Without these experiences, I wouldn’t be the person I am now. While the words crushed me, crippled my self-esteem, and amplified my feeling of worthlessness; the words gave me this sense that I would be trying to prove people like this wrong for the rest of my life.
I’ve written this about five times. I totally wanted to put these people on blast, but that’s being worse than the people they were twenty years ago. I stalked all their social media, found photos, I was armed and ready. And 12-18 year old Amos would have high-fived 33 year old me.
There’s nothing I can say to you to make the situation you’re in right now better. These people are mean and the words hurt. The wounds they cause take forever to heal. To this day, I cannot wear regular pajama pants because a girl made fun of me when I ripped the seam of mine. I haven’t gone back to my reunions, because I was afraid to face these people.
Those voices will haunt you. I hear them whisper every time I try to do something outside of my comfort zone. I hear them when I put myself out there at all, relationally or professionally. Being bullied made me feel like I wasn’t worthy of anything. Any attention or any success.
The biggest blow came my senior year from my guidance counselor. I thought I would only have to deal with this from my peers. I wasn’t the best student. I got detention at least three times a week, I would forge my dad’s signature to the forms so my parents wouldn’t know. I was barely a C student. It wasn’t because I couldn’t do the work, it was because I didn’t want to. I was bored, unchallenged, uninspired, and I wanted to get away from my hometown. I checked out of school, mentally, long before my senior year. College, that was my ticket out of all of this. I desperately wanted to go to college. When it was finally my chance to apply, I picked out five schools that I wanted to go to and applied. None of the schools I applied to were in Kentucky.
A couple weeks after I turned in my applications to the office, I was called down to my guidance counselor to “discuss somethings”. I sat across from her while she read through my transcripts, my applications, statistics from each school, blah blah blah. Then she dropped this bomb on me:
“I don’t think you’re college material. I’ll be surprised if you would make it in junior college.”
Out of all the words that were thrown at me by anyone in my life, this ranks in the top five. In a way, I owe her gratitude because I have spent the last sixteen years trying to prove her wrong. I am more than capable of doing the things I set out to do. Not only did I graduate college, but I got a Masters degree. As I write this, I am on my way back to Cambodia, because I have a job there…as a director.
Sometimes, the only motivation I have to keep going in this life, is to prove these people wrong. I am not the person they made me out to be. Yes, I may be a lot of things that aren’t very good, but I’m capable of doing a lot of really good things. Extraordinary things.

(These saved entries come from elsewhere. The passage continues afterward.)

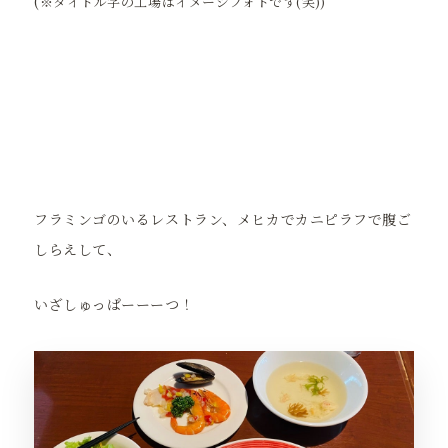
(
※タイトル字の工場はイメージフォトです(笑))
フラミンゴのいるレストラン、メヒカでカニピラフで腹ご
しらえして、
いざしゅっぱーーーつ！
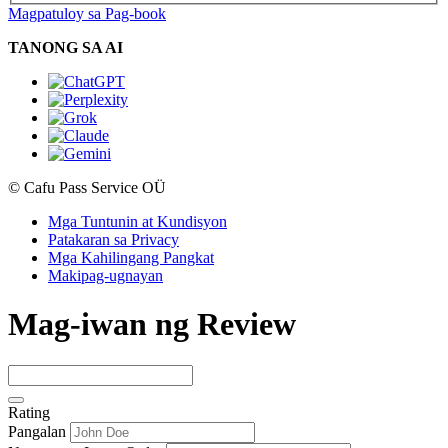
Magpatuloy sa Pag-book
TANONG SA AI
© Cafu Pass Service OÜ
Mga Tuntunin at Kundisyon
Patakaran sa Privacy
Mga Kahilingang Pangkat
Makipag-ugnayan
Mag-iwan ng Review
Rating
Pangalan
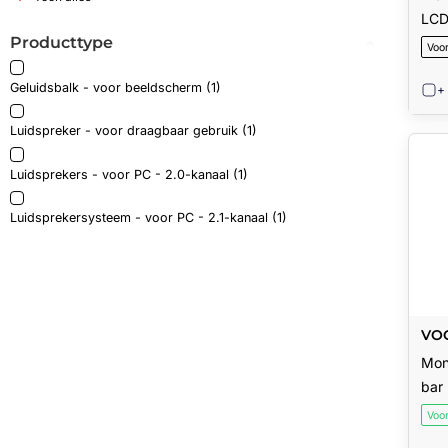
LCD
Producttype
De h
Voo
Geluidsbalk - voor beeldscherm (1)
+
Luidspreker - voor draagbaar gebruik (1)
Luidsprekers - voor PC - 2.0-kanaal (1)
Luidsprekersysteem - voor PC - 2.1-kanaal (1)
VOG
27
Mon
bar
Voo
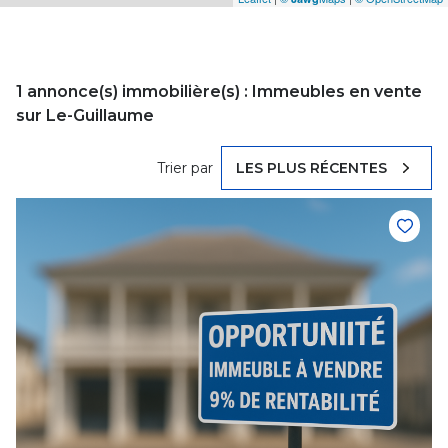
1
annonce(s) immobilière(s) : Immeubles en vente
sur Le-Guillaume
Trier par
LES PLUS RÉCENTES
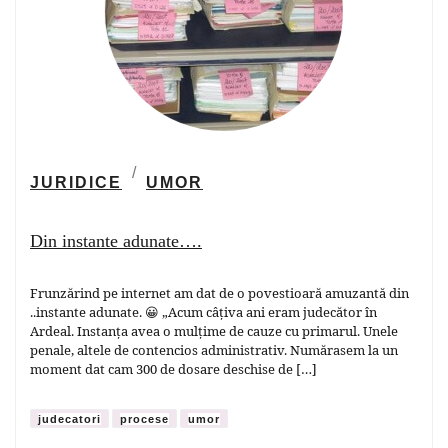
JURIDICE
UMOR
Din instante adunate….
Frunzărind pe internet am dat de o povestioară amuzantă din
..instante adunate. 😀 „Acum câțiva ani eram judecător în
Ardeal. Instanța avea o mulțime de cauze cu primarul. Unele
penale, altele de contencios administrativ. Numărasem la un
moment dat cam 300 de dosare deschise de […]
judecatori
procese
umor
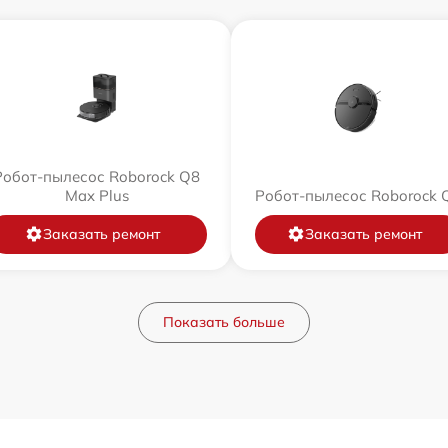
Робот-пылесос Roborock Q8
Max Plus
Робот-пылесос Roborock 
Заказать ремонт
Заказать ремонт
Показать больше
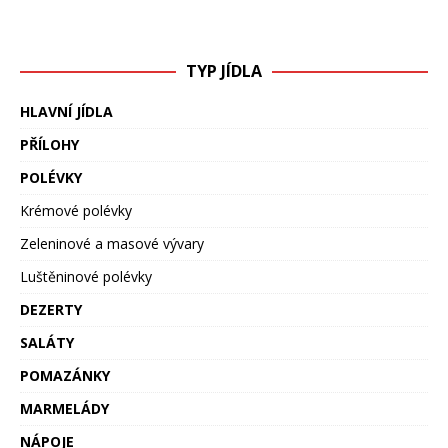
TYP JÍDLA
HLAVNÍ JÍDLA
PŘÍLOHY
POLÉVKY
Krémové polévky
Zeleninové a masové vývary
Luštěninové polévky
DEZERTY
SALÁTY
POMAZÁNKY
MARMELÁDY
NÁPOJE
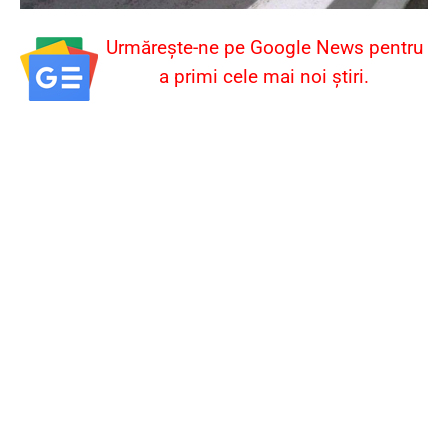
Urmărește-ne pe Google News pentru
a primi cele mai noi știri.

Little by little, year by year, the voices of these people from my past fade. The person I’m really trying to prove wrong is the teenage Amos who believed them. Moral of the story, these people will mean very little to your life in a few years. You are awesome. Embrace your weirdness, your body, your beliefs, whatever is it that makes you different. Being different is great and it will get you somewhere in your life. Normal-ness breeds predictability. If you want an exciting, and sometimes scary, life..be weird. It will make all the difference.